EXTRACTED INFORMATION:
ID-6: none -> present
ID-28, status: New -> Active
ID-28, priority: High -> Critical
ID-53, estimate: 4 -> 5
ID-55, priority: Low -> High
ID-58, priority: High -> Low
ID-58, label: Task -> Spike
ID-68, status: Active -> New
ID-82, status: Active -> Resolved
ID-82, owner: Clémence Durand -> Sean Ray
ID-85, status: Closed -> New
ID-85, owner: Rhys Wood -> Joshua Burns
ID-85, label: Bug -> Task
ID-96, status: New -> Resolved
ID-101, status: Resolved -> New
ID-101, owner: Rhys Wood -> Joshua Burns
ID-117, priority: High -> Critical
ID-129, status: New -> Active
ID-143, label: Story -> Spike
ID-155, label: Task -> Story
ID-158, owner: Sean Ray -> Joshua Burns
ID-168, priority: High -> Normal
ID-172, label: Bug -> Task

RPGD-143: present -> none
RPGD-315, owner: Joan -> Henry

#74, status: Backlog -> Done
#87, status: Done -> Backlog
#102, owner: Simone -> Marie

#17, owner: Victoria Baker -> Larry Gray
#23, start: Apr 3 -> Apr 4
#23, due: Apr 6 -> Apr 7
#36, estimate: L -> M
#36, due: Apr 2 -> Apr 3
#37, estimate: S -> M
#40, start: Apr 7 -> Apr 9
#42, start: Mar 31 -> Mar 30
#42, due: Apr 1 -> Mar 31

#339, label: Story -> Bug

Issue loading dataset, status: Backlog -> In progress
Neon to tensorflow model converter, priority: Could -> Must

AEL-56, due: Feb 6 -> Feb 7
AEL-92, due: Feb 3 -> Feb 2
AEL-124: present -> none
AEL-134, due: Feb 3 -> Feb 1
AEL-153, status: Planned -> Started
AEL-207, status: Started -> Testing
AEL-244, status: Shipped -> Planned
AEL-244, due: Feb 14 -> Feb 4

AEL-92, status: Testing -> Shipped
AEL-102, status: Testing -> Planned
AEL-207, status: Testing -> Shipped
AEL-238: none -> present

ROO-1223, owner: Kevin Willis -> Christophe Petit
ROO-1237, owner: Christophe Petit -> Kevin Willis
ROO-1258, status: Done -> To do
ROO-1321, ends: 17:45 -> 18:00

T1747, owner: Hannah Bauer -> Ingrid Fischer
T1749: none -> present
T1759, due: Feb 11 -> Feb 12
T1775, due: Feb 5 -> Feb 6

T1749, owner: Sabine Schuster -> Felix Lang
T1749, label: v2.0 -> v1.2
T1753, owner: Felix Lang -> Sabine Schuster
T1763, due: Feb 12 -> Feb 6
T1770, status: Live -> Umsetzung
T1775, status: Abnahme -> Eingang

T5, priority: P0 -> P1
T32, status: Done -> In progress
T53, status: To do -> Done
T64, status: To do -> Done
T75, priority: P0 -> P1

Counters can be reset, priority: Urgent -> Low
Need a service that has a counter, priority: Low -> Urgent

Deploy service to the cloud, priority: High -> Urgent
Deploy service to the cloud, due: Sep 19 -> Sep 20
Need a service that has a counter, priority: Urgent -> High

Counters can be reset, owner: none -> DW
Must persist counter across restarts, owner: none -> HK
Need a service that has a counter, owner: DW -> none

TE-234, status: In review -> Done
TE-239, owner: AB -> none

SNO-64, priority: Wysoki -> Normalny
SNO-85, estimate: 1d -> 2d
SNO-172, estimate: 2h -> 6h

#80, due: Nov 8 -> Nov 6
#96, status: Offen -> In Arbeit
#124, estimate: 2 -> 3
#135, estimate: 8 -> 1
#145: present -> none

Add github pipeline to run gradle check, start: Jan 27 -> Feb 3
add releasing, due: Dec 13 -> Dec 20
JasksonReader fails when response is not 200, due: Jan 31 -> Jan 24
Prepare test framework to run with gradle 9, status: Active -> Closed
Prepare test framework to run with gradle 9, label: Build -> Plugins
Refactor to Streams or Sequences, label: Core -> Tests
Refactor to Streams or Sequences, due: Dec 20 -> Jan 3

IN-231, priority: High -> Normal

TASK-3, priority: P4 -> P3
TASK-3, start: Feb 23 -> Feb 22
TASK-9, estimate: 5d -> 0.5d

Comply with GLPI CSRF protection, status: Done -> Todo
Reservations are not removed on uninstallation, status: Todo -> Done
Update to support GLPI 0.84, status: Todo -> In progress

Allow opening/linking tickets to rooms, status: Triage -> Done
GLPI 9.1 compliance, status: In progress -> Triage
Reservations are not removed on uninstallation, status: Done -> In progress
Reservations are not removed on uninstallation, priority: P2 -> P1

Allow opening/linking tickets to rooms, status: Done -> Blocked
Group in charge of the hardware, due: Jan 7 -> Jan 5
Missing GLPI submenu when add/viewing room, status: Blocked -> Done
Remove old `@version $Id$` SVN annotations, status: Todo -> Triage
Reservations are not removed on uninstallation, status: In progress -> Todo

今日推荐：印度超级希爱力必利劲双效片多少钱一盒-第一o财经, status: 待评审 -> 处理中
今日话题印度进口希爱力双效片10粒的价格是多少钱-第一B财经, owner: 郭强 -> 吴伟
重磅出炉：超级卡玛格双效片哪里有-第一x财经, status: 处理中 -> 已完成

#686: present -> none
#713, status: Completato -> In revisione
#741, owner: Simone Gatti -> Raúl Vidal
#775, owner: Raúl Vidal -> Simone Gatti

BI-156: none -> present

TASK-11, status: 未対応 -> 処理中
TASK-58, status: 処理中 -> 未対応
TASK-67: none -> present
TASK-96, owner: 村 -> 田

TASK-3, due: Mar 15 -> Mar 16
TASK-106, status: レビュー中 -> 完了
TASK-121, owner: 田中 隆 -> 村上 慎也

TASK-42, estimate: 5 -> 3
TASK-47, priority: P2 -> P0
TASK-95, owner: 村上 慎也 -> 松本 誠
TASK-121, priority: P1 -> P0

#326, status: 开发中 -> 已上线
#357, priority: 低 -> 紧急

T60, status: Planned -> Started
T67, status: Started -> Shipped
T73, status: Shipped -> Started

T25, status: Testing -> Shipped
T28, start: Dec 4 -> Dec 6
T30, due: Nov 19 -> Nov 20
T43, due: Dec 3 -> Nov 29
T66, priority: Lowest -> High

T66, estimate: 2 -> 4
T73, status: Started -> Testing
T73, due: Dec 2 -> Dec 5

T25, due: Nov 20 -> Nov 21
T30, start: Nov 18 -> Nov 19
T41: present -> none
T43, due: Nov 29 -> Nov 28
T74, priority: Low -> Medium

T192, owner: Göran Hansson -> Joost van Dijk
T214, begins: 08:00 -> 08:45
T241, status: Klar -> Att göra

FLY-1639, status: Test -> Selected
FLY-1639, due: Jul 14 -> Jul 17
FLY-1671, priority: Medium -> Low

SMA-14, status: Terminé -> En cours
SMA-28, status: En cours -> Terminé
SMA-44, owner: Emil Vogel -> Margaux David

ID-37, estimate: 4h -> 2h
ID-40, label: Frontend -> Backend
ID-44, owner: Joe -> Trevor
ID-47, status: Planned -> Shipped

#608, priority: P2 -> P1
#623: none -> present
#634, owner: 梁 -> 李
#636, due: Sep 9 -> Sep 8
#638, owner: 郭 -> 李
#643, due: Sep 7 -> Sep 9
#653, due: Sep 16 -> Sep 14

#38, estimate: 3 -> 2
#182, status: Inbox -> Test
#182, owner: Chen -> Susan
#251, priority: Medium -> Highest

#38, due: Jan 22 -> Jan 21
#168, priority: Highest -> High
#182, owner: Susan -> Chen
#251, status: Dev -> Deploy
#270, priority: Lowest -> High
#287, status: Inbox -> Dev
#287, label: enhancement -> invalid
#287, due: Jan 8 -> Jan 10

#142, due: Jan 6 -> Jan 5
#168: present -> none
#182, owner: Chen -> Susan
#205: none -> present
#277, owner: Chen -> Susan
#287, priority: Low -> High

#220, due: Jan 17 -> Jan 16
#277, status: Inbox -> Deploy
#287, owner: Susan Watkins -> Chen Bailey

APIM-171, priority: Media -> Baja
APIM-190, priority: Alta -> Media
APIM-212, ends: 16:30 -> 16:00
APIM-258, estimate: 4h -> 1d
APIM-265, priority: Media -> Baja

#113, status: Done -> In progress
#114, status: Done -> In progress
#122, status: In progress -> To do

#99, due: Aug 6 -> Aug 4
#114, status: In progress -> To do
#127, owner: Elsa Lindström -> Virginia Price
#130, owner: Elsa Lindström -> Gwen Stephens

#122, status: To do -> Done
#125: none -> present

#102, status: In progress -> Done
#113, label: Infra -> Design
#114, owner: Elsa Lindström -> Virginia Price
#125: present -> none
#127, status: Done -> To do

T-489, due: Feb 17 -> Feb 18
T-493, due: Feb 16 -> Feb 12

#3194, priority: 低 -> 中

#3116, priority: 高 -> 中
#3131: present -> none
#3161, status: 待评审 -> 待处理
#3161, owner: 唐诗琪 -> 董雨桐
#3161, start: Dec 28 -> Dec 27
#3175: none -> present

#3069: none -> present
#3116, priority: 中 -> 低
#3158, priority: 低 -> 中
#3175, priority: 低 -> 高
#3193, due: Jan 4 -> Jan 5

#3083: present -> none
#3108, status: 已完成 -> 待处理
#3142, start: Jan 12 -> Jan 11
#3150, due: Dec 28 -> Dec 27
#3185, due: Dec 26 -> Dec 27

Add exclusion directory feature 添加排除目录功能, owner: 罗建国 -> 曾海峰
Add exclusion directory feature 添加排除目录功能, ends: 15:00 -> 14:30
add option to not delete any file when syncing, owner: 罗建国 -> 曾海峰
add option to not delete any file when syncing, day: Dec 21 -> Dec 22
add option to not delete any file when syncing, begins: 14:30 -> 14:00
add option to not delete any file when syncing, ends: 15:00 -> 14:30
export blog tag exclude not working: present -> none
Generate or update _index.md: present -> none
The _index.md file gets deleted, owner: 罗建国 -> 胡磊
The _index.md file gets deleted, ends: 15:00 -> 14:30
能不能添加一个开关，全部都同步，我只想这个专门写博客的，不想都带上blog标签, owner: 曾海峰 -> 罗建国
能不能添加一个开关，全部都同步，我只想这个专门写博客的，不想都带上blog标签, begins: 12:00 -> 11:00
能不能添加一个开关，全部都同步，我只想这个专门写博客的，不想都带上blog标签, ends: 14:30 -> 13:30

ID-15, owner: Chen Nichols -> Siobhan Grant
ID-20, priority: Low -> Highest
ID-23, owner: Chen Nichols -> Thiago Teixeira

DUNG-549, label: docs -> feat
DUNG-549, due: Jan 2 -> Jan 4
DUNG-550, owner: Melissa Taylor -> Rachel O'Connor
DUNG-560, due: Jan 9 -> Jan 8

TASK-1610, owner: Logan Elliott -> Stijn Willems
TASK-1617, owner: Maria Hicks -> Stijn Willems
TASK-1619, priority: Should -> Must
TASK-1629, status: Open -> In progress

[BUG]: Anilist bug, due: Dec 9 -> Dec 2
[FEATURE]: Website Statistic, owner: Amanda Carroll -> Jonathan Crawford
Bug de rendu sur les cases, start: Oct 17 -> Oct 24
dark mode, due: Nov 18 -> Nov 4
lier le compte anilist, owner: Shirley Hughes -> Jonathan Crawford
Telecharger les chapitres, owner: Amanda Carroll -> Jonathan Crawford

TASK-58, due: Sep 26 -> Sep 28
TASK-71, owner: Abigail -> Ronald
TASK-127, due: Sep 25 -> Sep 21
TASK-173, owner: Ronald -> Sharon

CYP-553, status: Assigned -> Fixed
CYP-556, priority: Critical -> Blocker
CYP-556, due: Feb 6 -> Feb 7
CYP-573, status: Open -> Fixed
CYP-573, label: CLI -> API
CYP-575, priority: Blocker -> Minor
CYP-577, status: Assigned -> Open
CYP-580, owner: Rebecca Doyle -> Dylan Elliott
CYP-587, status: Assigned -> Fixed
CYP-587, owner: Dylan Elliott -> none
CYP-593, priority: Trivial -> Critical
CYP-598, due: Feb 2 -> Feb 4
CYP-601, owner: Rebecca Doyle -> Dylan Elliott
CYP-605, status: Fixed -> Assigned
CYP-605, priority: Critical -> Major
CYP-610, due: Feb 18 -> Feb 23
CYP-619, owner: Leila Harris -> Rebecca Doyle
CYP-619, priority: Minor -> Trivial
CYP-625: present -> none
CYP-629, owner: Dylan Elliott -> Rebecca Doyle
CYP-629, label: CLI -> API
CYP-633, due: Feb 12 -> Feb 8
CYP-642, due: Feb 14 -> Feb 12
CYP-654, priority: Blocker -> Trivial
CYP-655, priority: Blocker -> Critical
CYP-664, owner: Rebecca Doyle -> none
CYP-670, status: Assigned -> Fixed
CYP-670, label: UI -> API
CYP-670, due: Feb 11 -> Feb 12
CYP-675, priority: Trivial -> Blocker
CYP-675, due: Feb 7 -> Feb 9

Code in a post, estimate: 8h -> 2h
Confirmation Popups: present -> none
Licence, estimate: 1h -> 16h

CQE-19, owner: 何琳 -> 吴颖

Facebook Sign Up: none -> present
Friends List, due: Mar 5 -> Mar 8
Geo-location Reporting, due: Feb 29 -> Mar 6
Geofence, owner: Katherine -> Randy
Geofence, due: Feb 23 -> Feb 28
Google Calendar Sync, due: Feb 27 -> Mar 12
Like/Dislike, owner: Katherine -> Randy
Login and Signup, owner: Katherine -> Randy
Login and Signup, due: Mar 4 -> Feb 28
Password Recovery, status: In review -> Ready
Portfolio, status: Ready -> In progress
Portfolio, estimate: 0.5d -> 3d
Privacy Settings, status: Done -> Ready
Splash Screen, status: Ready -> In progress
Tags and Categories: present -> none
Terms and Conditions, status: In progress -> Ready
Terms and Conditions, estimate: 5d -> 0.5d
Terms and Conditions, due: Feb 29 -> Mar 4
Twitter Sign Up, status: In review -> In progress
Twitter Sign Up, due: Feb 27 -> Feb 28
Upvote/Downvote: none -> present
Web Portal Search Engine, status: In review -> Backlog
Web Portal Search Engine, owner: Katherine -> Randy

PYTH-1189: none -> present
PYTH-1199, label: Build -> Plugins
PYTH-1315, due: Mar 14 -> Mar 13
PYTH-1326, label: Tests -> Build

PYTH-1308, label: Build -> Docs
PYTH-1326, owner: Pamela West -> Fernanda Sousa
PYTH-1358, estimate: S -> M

WHAT IS NEEDED: Please give back exactly the lines of this listing beginning at the line with "Reservations are not removed on uninstallation, status: Done" and ending with the line with "ID-37, estimate: 4h -> 2h", both included, and nothing else.

ANSWER SECTION:
Reservations are not removed on uninstallation, status: Done -> In progress
Reservations are not removed on uninstallation, priority: P2 -> P1

Allow opening/linking tickets to rooms, status: Done -> Blocked
Group in charge of the hardware, due: Jan 7 -> Jan 5
Missing GLPI submenu when add/viewing room, status: Blocked -> Done
Remove old `@version $Id$` SVN annotations, status: Todo -> Triage
Reservations are not removed on uninstallation, status: In progress -> Todo

今日推荐：印度超级希爱力必利劲双效片多少钱一盒-第一o财经, status: 待评审 -> 处理中
今日话题印度进口希爱力双效片10粒的价格是多少钱-第一B财经, owner: 郭强 -> 吴伟
重磅出炉：超级卡玛格双效片哪里有-第一x财经, status: 处理中 -> 已完成

#686: present -> none
#713, status: Completato -> In revisione
#741, owner: Simone Gatti -> Raúl Vidal
#775, owner: Raúl Vidal -> Simone Gatti

BI-156: none -> present

TASK-11, status: 未対応 -> 処理中
TASK-58, status: 処理中 -> 未対応
TASK-67: none -> present
TASK-96, owner: 村 -> 田

TASK-3, due: Mar 15 -> Mar 16
TASK-106, status: レビュー中 -> 完了
TASK-121, owner: 田中 隆 -> 村上 慎也

TASK-42, estimate: 5 -> 3
TASK-47, priority: P2 -> P0
TASK-95, owner: 村上 慎也 -> 松本 誠
TASK-121, priority: P1 -> P0

#326, status: 开发中 -> 已上线
#357, priority: 低 -> 紧急

T60, status: Planned -> Started
T67, status: Started -> Shipped
T73, status: Shipped -> Started

T25, status: Testing -> Shipped
T28, start: Dec 4 -> Dec 6
T30, due: Nov 19 -> Nov 20
T43, due: Dec 3 -> Nov 29
T66, priority: Lowest -> High

T66, estimate: 2 -> 4
T73, status: Started -> Testing
T73, due: Dec 2 -> Dec 5

T25, due: Nov 20 -> Nov 21
T30, start: Nov 18 -> Nov 19
T41: present -> none
T43, due: Nov 29 -> Nov 28
T74, priority: Low -> Medium

T192, owner: Göran Hansson -> Joost van Dijk
T214, begins: 08:00 -> 08:45
T241, status: Klar -> Att göra

FLY-1639, status: Test -> Selected
FLY-1639, due: Jul 14 -> Jul 17
FLY-1671, priority: Medium -> Low

SMA-14, status: Terminé -> En cours
SMA-28, status: En cours -> Terminé
SMA-44, owner: Emil Vogel -> Margaux David

ID-37, estimate: 4h -> 2h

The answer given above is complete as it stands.